8. Hukuk Dairesi Esas No: 2009/5535 Karar No: 2010/467 Karar Tarihi: 04.02.2010
Yargıtay 8. Hukuk Dairesi 2009/5535 Esas 2010/467 Karar Sayılı İlamı
8. Hukuk Dairesi 2009/5535 E. , 2010/467 K.
"İçtihat Metni"
MAHKEMESİ : ...Sulh Hukuk Mahkemesi
K.. Ü.. ile O.. B.. ve dahili davalı Hazine aralarındaki tescil davasının kabulüne dair ...Sulh Hukuk Hâkimliğinden verilen 28.07.2009 gün ve 651/351 sayılı hükmün Yargıtay’ca incelenmesi dahili davalı Hazine temsilcisi tarafından süresinde istenilmiş olmakla, dosya incelendi, gereği düşünüldü:
K A R A R Davacı, 231 ada 8 ve 17 parsel sayılı taşınmazları ile komşusu... ait 231 ada 11 parsel sayılı taşınmaz arasında herhangi bir yol bulunmamasına rağmen yapılan kadastro çalışmaları sırasında bu kısmın yol olarak bırakıldığını ileri sürerek ve miras yoluyla intikal, satın alma ile eklemeli kazanmayı sağlayan zilyetlik nedenlerine dayanarak dava konusu taşınmazın yol olarak yapılan sınırlandırılmasının iptalini ve maliki olduğu 231 ada 8 ve 17 parsellere dahil edilmek suretiyle tapuya tesciline karar verilmesini istemiştir.

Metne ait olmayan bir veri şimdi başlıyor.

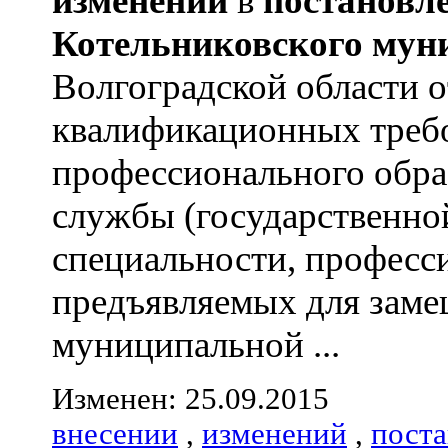
изменений
в
постановл
Котельниковского
мун
Волгоградской области 
квалификационных треб
профессионального обра
службы (государственно
специальности, професс
предъявляемых для зам
муниципальной ...
Изменен: 25.09.2015
внесении
,
изменений
,
пост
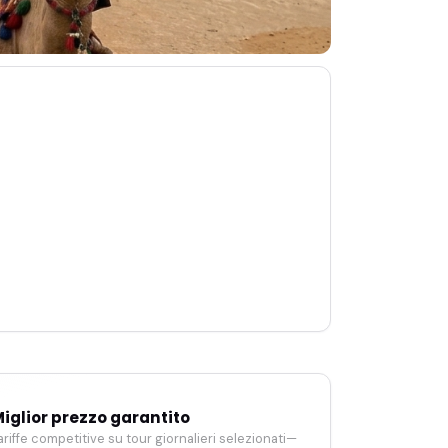
iglior prezzo garantito
ariffe competitive su tour giornalieri selezionati—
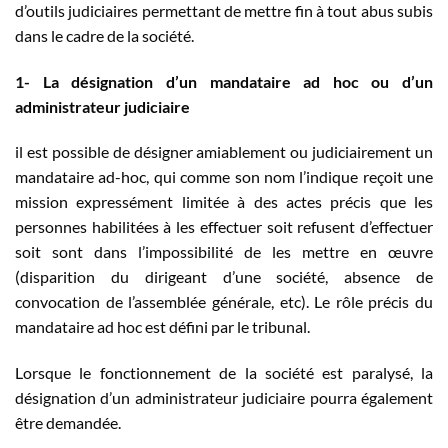
d’outils judiciaires permettant de mettre fin à tout abus subis
dans le cadre de la société.
1- La désignation d’un mandataire ad hoc ou d’un
administrateur judiciaire
il est possible de désigner amiablement ou judiciairement un
mandataire ad-hoc, qui comme son nom l’indique reçoit une
mission expressément limitée à des actes précis que les
personnes habilitées à les effectuer soit refusent d’effectuer
soit sont dans l’impossibilité de les mettre en œuvre
(disparition du dirigeant d’une société, absence de
convocation de l’assemblée générale, etc). Le rôle précis du
mandataire ad hoc est défini par le tribunal.
Lorsque le fonctionnement de la société est paralysé, la
désignation d’un administrateur judiciaire pourra également
être demandée.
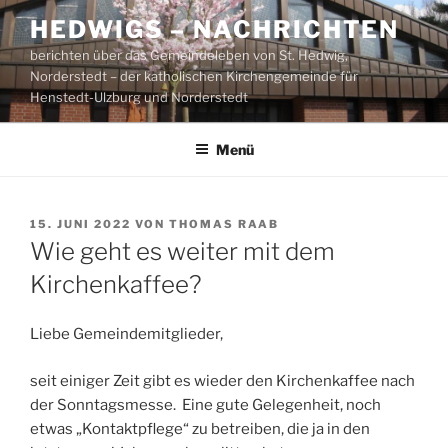
Zum
HEDWIGS – NACHRICHTEN
Inhalt
berichten über das Gemeindeleben von St. Hedwig,
springen
Norderstedt – der katholischen Kirchengemeinde für
Henstedt-Ulzburg und Norderstedt
Menü
VERÖFFENTLICHT
15. JUNI 2022
VON
THOMAS RAAB
AM
Wie geht es weiter mit dem
Kirchenkaffee?
Liebe Gemeindemitglieder,
seit einiger Zeit gibt es wieder den Kirchenkaffee nach
der Sonntagsmesse. Eine gute Gelegenheit, noch
etwas „Kontaktpflege“ zu betreiben, die ja in den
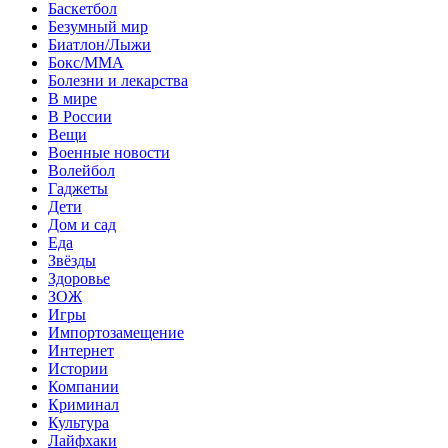
Баскетбол
Безумный мир
Биатлон/Лыжи
Бокс/MMA
Болезни и лекарства
В мире
В России
Вещи
Военные новости
Волейбол
Гаджеты
Дети
Дом и сад
Еда
Звёзды
Здоровье
ЗОЖ
Игры
Импортозамещение
Интернет
Истории
Компании
Криминал
Культура
Лайфхаки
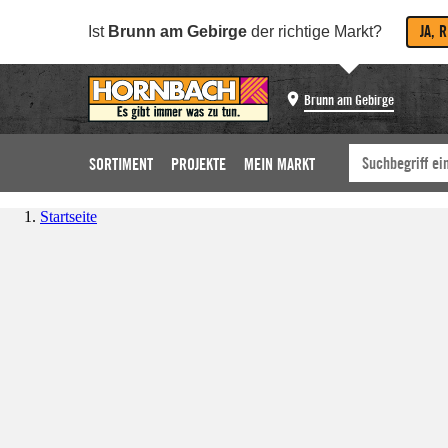
JA, 
Ist
Brunn am Gebirge
der richtige Markt?
Brunn am Gebirge
SORTIMENT
PROJEKTE
MEIN MARKT
Startseite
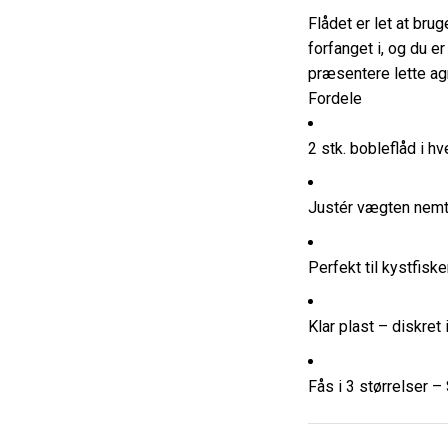
Flådet er let at brug
forfanget i, og du er
præsentere lette a
Fordele
2 stk. bobleflåd i h
Justér vægten nemt 
Perfekt til kystfiske
Klar plast – diskret
Fås i 3 størrelser 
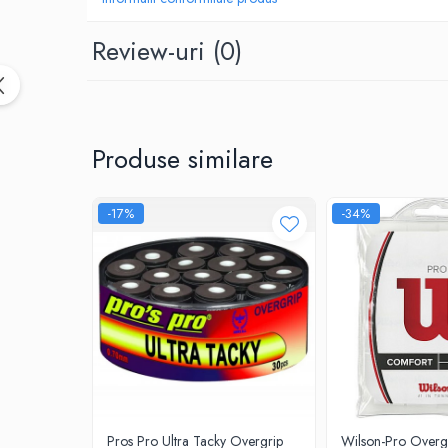
Yonex
Review-uri
(0)
Antivibratoare
Pro's Pro
Yonex
Babolat
Produse similare
Diverse
Incaltaminte
Femei
-17%
-34%
Asics
Babolat
Adidas
Joma
Nike
Mizuno
Lotto
New Balance
Pros Pro Ultra Tacky Overgrip
Wilson-Pro Overgr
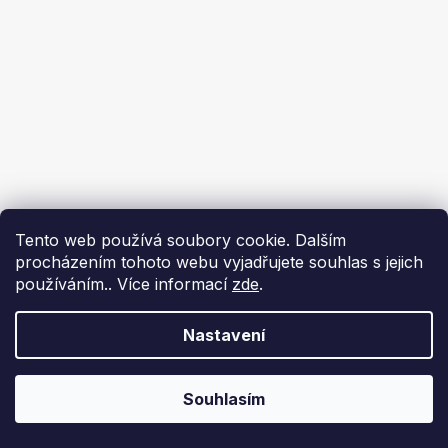
Tento web používá soubory cookie. Dalším
procházením tohoto webu vyjadřujete souhlas s jejich
používáním.. Více informací
zde
.
Nastavení
Souhlasím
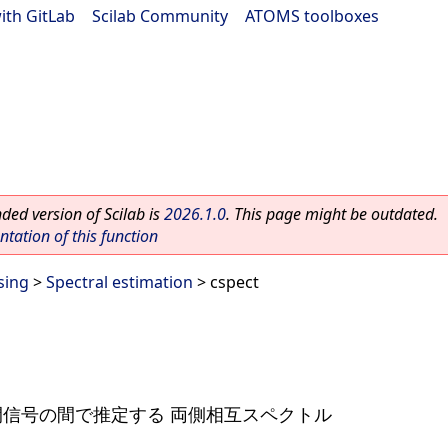
ith GitLab
|
Scilab Community
|
ATOMS toolboxes
ed version of Scilab is
2026.1.0
. This page might be outdated.
ation of this function
sing
>
Spectral estimation
> cspect
間信号の間で推定する 両側相互スペクトル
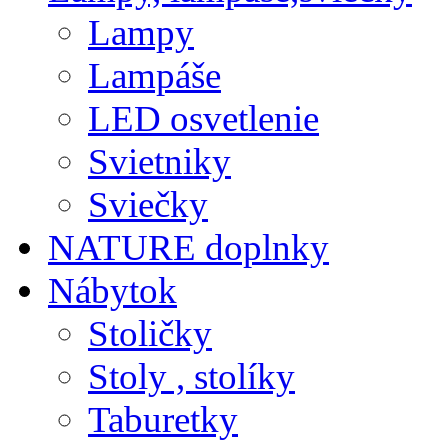
Lampy
Lampáše
LED osvetlenie
Svietniky
Sviečky
NATURE doplnky
Nábytok
Stoličky
Stoly , stolíky
Taburetky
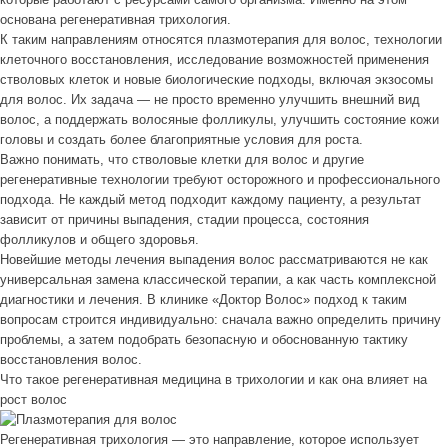
основана регенеративная трихология.
К таким направлениям относятся плазмотерапия для волос, технологии
клеточного восстановления, исследование возможностей применения
стволовых клеток и новые биологические подходы, включая экзосомы
для волос. Их задача — не просто временно улучшить внешний вид
волос, а поддержать волосяные фолликулы, улучшить состояние кожи
головы и создать более благоприятные условия для роста.
Важно понимать, что стволовые клетки для волос и другие
регенеративные технологии требуют осторожного и профессионального
подхода. Не каждый метод подходит каждому пациенту, а результат
зависит от причины выпадения, стадии процесса, состояния
фолликулов и общего здоровья.
Новейшие методы лечения выпадения волос рассматриваются не как
универсальная замена классической терапии, а как часть комплексной
диагностики и лечения. В клинике «Доктор Волос» подход к таким
вопросам строится индивидуально: сначала важно определить причину
проблемы, а затем подобрать безопасную и обоснованную тактику
восстановления волос.
Что такое регенеративная медицина в трихологии и как она влияет на
рост волос
Регенеративная трихология — это направление, которое использует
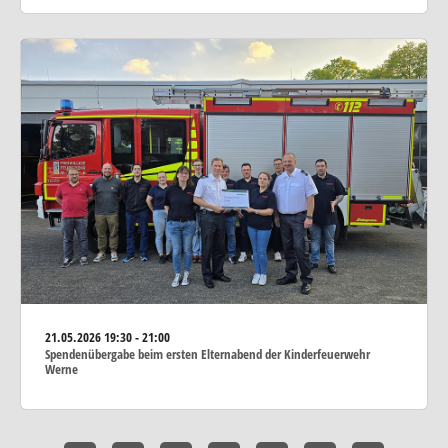
21.05.2026
19:30 - 21:00
Spendenübergabe beim ersten Elternabend der Kinderfeuerwehr
Werne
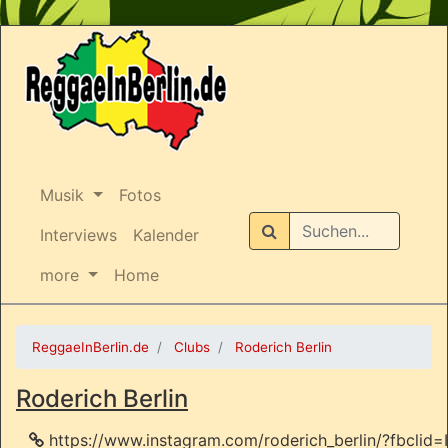
Musik
Fotos
Suchen
Interviews
Kalender
more
Home
ReggaeInBerlin.de
Clubs
Roderich Berlin
Roderich Berlin
https://www.instagram.com/roderich_berlin/?fbc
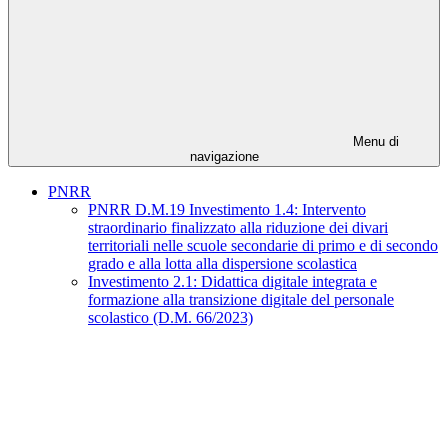
Menu di
navigazione
PNRR
PNRR D.M.19 Investimento 1.4: Intervento
straordinario finalizzato alla riduzione dei divari
territoriali nelle scuole secondarie di primo e di secondo
grado e alla lotta alla dispersione scolastica
Investimento 2.1: Didattica digitale integrata e
formazione alla transizione digitale del personale
scolastico (D.M. 66/2023)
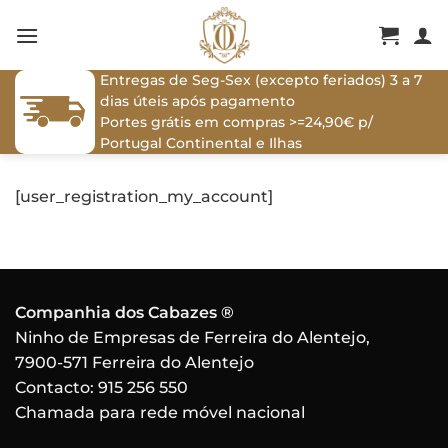
Skip
to
content
Entregas de Seg-Sex (excepto feriados) 3 a 7
dias úteis após pagamento
Portes grátis em compras >=24,90€ p/
Portugal Continental e Ilhas
[user_registration_my_account]
Companhia dos Cabazes ®
Ninho de Empresas de Ferreira do Alentejo,
7900-571 Ferreira do Alentejo
Contacto:
915 256 550
Chamada para rede móvel nacional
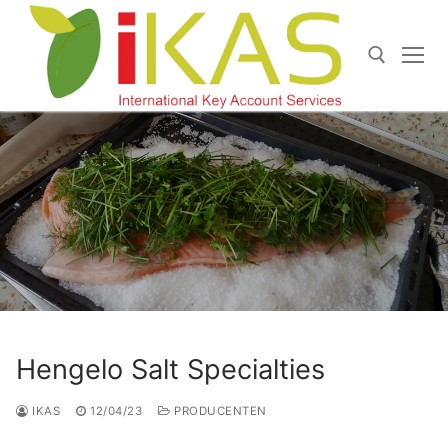
Doorgaan
naar
inhoud
Zoeken naar:
Hengelo Salt Specialties
IKAS
12/04/23
PRODUCENTEN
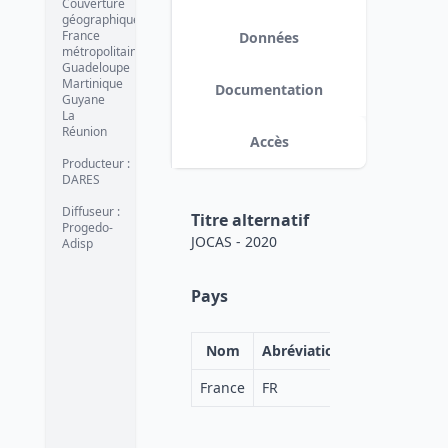
Couverture
géographique
:
France
Données
métropolitaine
Guadeloupe
Martinique
Documentation
Guyane
La
Réunion
Accès
Producteur
:
DARES
Diffuseur
:
Titre alternatif
Progedo-
JOCAS - 2020
Adisp
Pays
Nom
Abréviation
France
FR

Davalı O.. B.. davaya cevap vermemiş; mahkemenin 18.03.2008 tarihli oturum ara kararı uyarınca davaya dahil edilen Hazine vekili, davanın reddini savunmuştur. Mahkemece, davacı lehine kazanma koşullarının gerçekleştiği gerekçesi ile davanın kabulüne karar verilmesi üzerine; hüküm, dahilî davalı Hazine temsilcisi tarafından temyiz edilmiştir. Dava, kadastro çalışmaları sırasında paftasında yol olarak gösterilen taşınmazın tapuya tescili istemine ilişkindir. 3402 sayılı Kadastro Kanununun 16. maddesi hükmüne göre; yol, meydan ve köprü gibi orta malları haritasında gösterilmekle yetinilir. Taşınmazın haritasında yol olarak gösterilmesi bir kadastro işlemi olup, kadastro tutanağı düzenlenmediği için böyle bir işlem tespit dışı bırakma işlemi niteliğindedir. Böyle bir yerin TMK.nun 713/1 ve 3402 sayılı Kadastro Kanununun 14 ve 17. maddesi hükümlerine göre tapuya tesciline karar verilebilmesi için Yargıtay’ın yerleşmiş kararlarına göre haritasında yol olarak gösterildiği tarihten itibaren 20 yıldan fazla süre ile koşullarına uygun olarak tasarruf edilmiş olması gerekmektedir. Kadastro Müdürlüğünden ayrıca sorulmamakla birlikte getirtilen komşu parsel tutanaklarına göre dava konusu taşınmaz, 2003 yılında yapılarak aynı yıl kesinleşen kadastro çalışmalarında paftasında yol olarak gösterilmek suretiyle belirtilmiştir. O tarihten 26.11.2007 dava tarihine kadar kazanma süresi ve koşulları gerçekleşmemiştir. Davanın bu nedenle reddine karar verilmesi gerekirken yazılı gerekçe ile kabulüne karar verilmiş olması yerinde bulunmadığı gibi; kabule göre de, tescile ilişkin davanın karar başlığında tapu iptali ve tescil davası olarak nitelendirilmesi ve yargılama giderlerinin davalılara yükletilmesi de doğru görülmemiştir. Davalı Hazine temsilcisinin temyiz itirazları bu bakımdan yerinde olduğundan kabulü ile usul ve yasaya aykırı bulunan hükmün HUMK.nun 428. maddesi uyarınca BOZULMASINA, 04.02.2010 tarihinde oybirliği ile karar verildi.